Speaking to the School Committee, Concord resident and former school committee member Paul Horwitz, said "something's wrong with the process."
"People elected to this committee need to seriously think about that. It's not a question about whether we agree or disagree with your decisions. … It's the atmosphere in which we communicate. That's not the Concord way."
"Of course we're disappointed and discouraged about it," Superintendent Diana Rigby said, after the School Committee had adjourned. "We work really hard to promote teacher leadership, and we just have to work a different way for teachers to be more satisfied."
According to Rigby, each school is analyzing TELL Mass data to identify areas of improvement.
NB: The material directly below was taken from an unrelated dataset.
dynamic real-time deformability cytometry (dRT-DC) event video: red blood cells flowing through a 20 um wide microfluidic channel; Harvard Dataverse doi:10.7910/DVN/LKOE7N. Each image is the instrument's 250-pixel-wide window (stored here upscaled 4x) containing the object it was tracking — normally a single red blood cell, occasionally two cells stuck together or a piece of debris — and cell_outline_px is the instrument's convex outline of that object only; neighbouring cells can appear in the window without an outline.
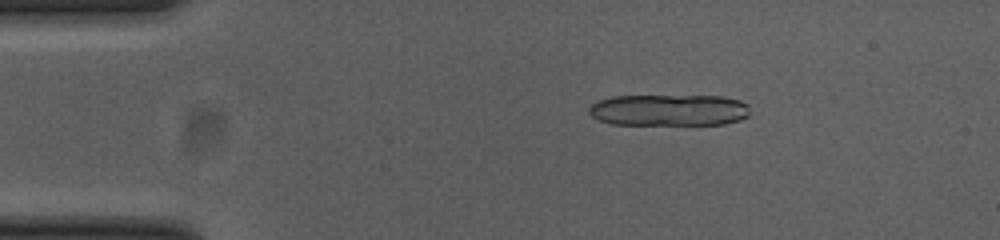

Rigby said she is also working with the teacher's union on analyzing the data as well as "reviewing strategies to implement to increase teacher leadership opportunities."
Rigby said, “We're asking the teachers, 'What's not working, why not, and what would you do differently?'"
Najimy said in an interview that there has been a change in the past few years as to how the administration relates to its teachers. Increasingly, she said, teacher expertise has been marginalized, and the superintendent's leadership style has left many teachers out of the decision-making process.
"We want a relationship with the administration and the School Committee," Najimy said. "We just want our expertise to be acknowledged."
As to her own future, Najimy said she remained "cautiously optimistic" that, with two newly elected Concord School Committee members — Johanna Boynton and Kathleen Snook — that the administration could be instructed listen to teacher concerns.
Thoreau third-grade teacher Brad Bennette was not so optimistic, and said that, after 17 years of teaching, he's had enough. Bennett announced to protestors that he was resigning "in large part because of the corroded climate" of the district. He said he would not be returning, citing mistreatment of teachers and parents.
Teachers, he said, have become targets of the district's "union-busting" strategy.
"Respect is a two-way street," said protestor Kerry Barber, of Concord. "That's not what we're seeing in schools these days. Teachers are not feeling respected by the administration. They deserve so much more."
"I want to see accountability from the School Committee," Barber said.
"Teachers have noticed there was an erosion in our voice," said Matthew Goldberg, president of the Concord-Carlisle Teachers Association. Goldberg said that the administration has lacked transparency in areas ranging from the proposed demolition of the school's transportation building, to so-called top-down initiatives. "Merrie's situation highlights that."
Concord-Carlisle High School social studies teacher Johanna Glazer objected to mandates that were distributed by leadership with little input by teachers to the curriculum.
"The message we're hearing from the administration is that teachers don't matter," she said.